## DATA FOR THIS TASK
*** Begin section ***

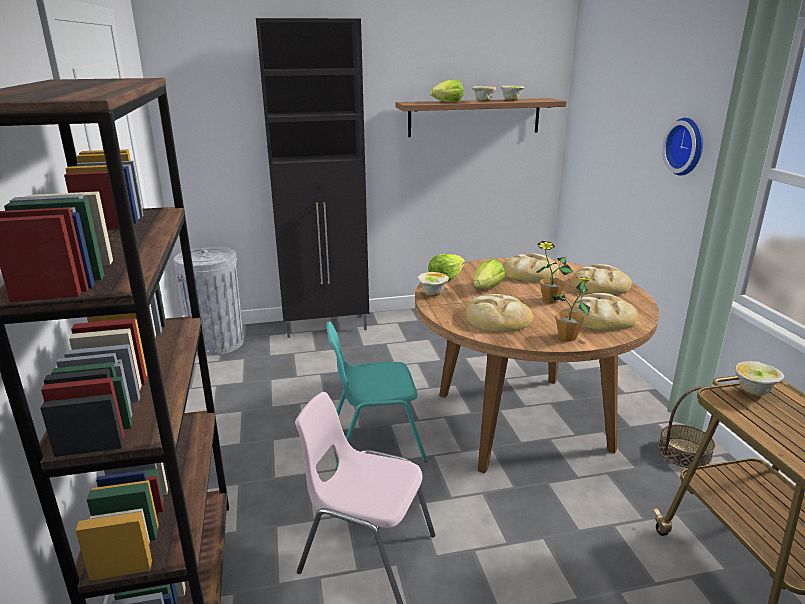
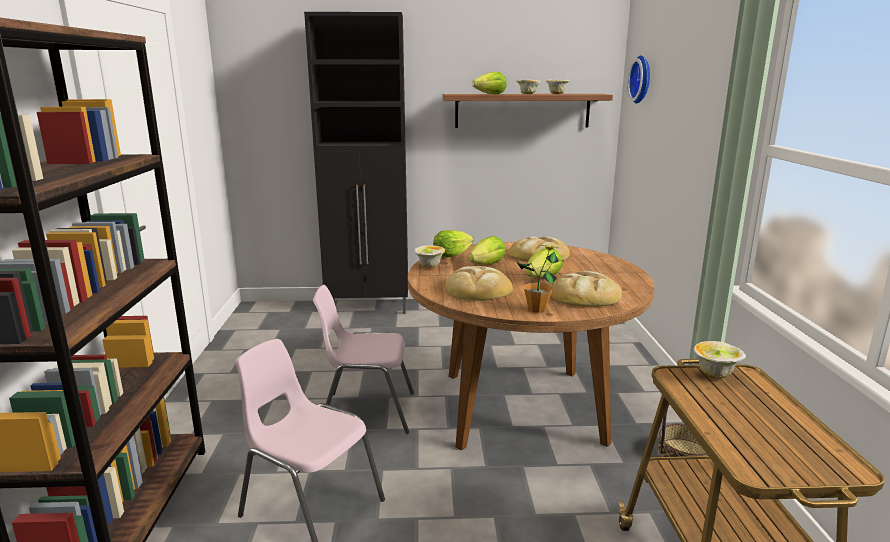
camera: 10 degrees right, 5 degrees down
(218, 343) = (263, 315): grey trash can -> none
(375, 442) = (366, 411): turquoise chair -> pink chair
(550, 300) = (543, 278): potted plant -> lettuce
(599, 285) = (605, 269): bread -> none
(687, 146) = (706, 130): wall clock -> wall clock (642, 79)

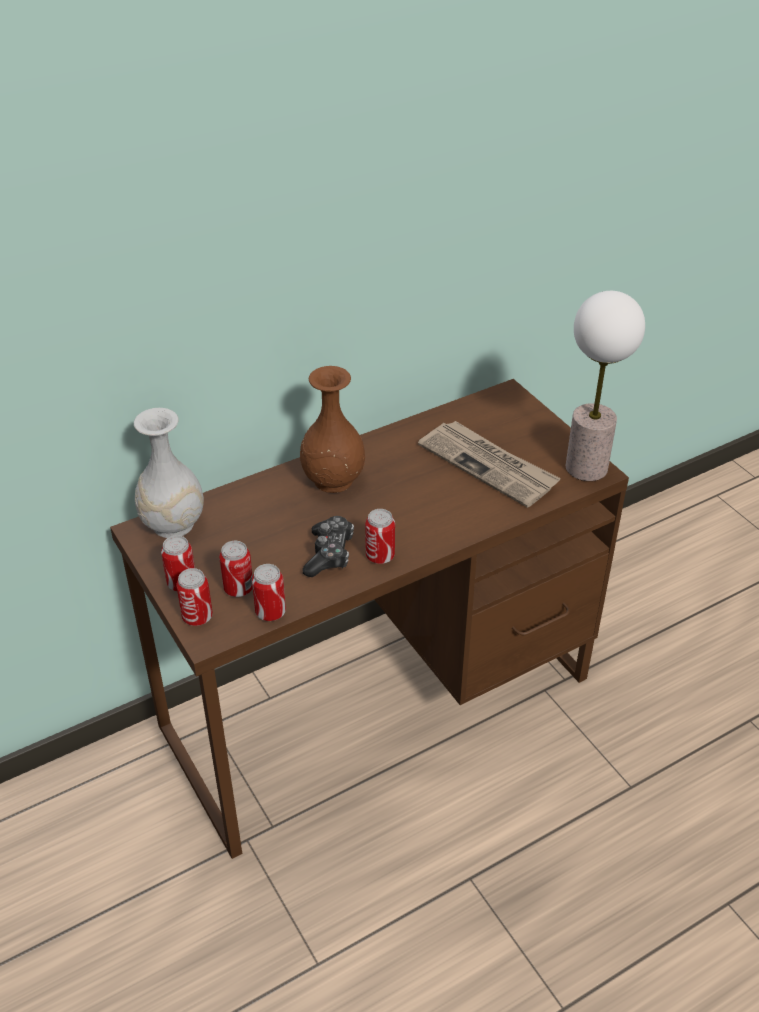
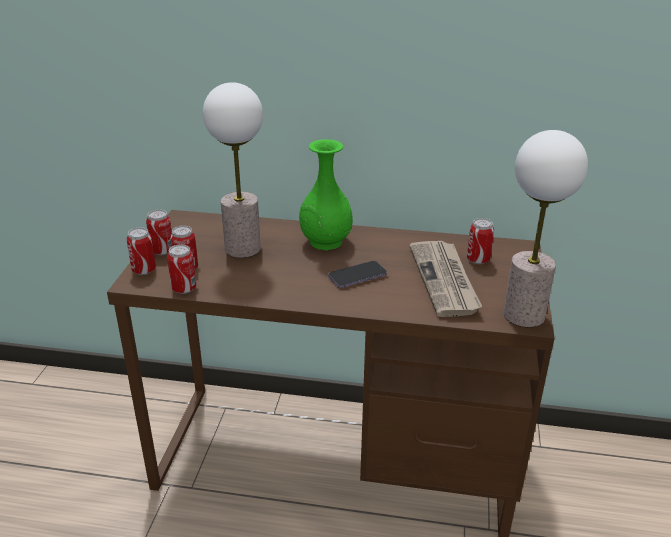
camera: 40 degrees right, 10 degrees down
(172, 524) = (202, 222): white vase -> none
(262, 534) = (242, 249): none -> table lamp
(329, 554) = (264, 277): game controller -> none
(332, 479) = (326, 241): brown vase -> green vase
(380, 556) = (293, 294): can -> can (478, 260)
(411, 503) = (357, 276): none -> phone

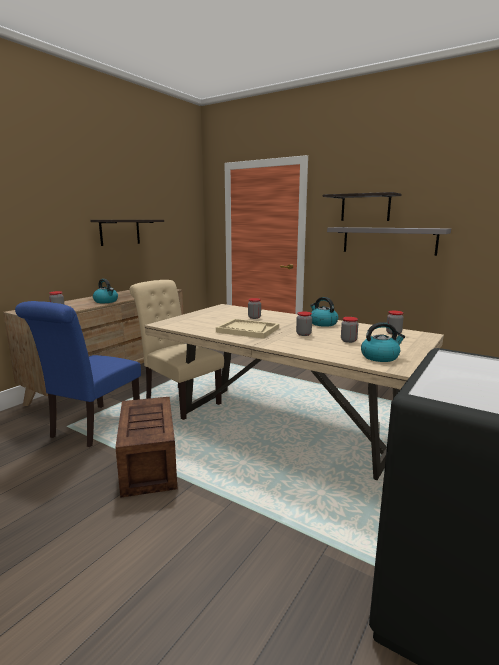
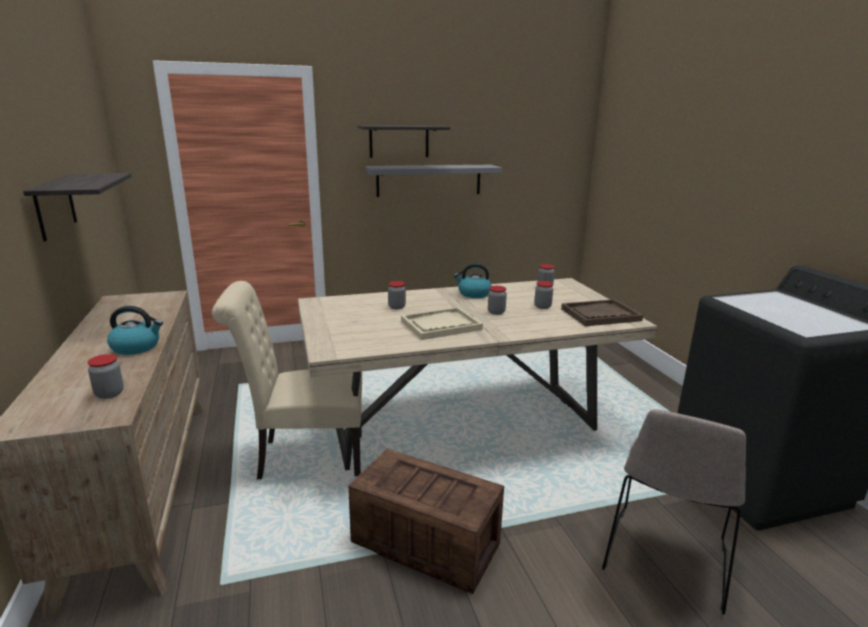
camera: 50 degrees left, 5 degrees up
(92, 427) = (263, 559): blue chair -> none
(243, 578) = (665, 561): none -> beige chair
(380, 357) = (600, 315): kettle -> brown tray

*** End section ***

## ASSIGNED TASK
In the listing above, find the line with "(375, 442) = (366, 411): turquoise" and the line with "(262, 534) = (242, 249): none -> table lamp". Copy exactly those lines and all between them, minus the images.

## EXERCISE ANSWER
(375, 442) = (366, 411): turquoise chair -> pink chair
(550, 300) = (543, 278): potted plant -> lettuce
(599, 285) = (605, 269): bread -> none
(687, 146) = (706, 130): wall clock -> wall clock (642, 79)

camera: 40 degrees right, 10 degrees down
(172, 524) = (202, 222): white vase -> none
(262, 534) = (242, 249): none -> table lamp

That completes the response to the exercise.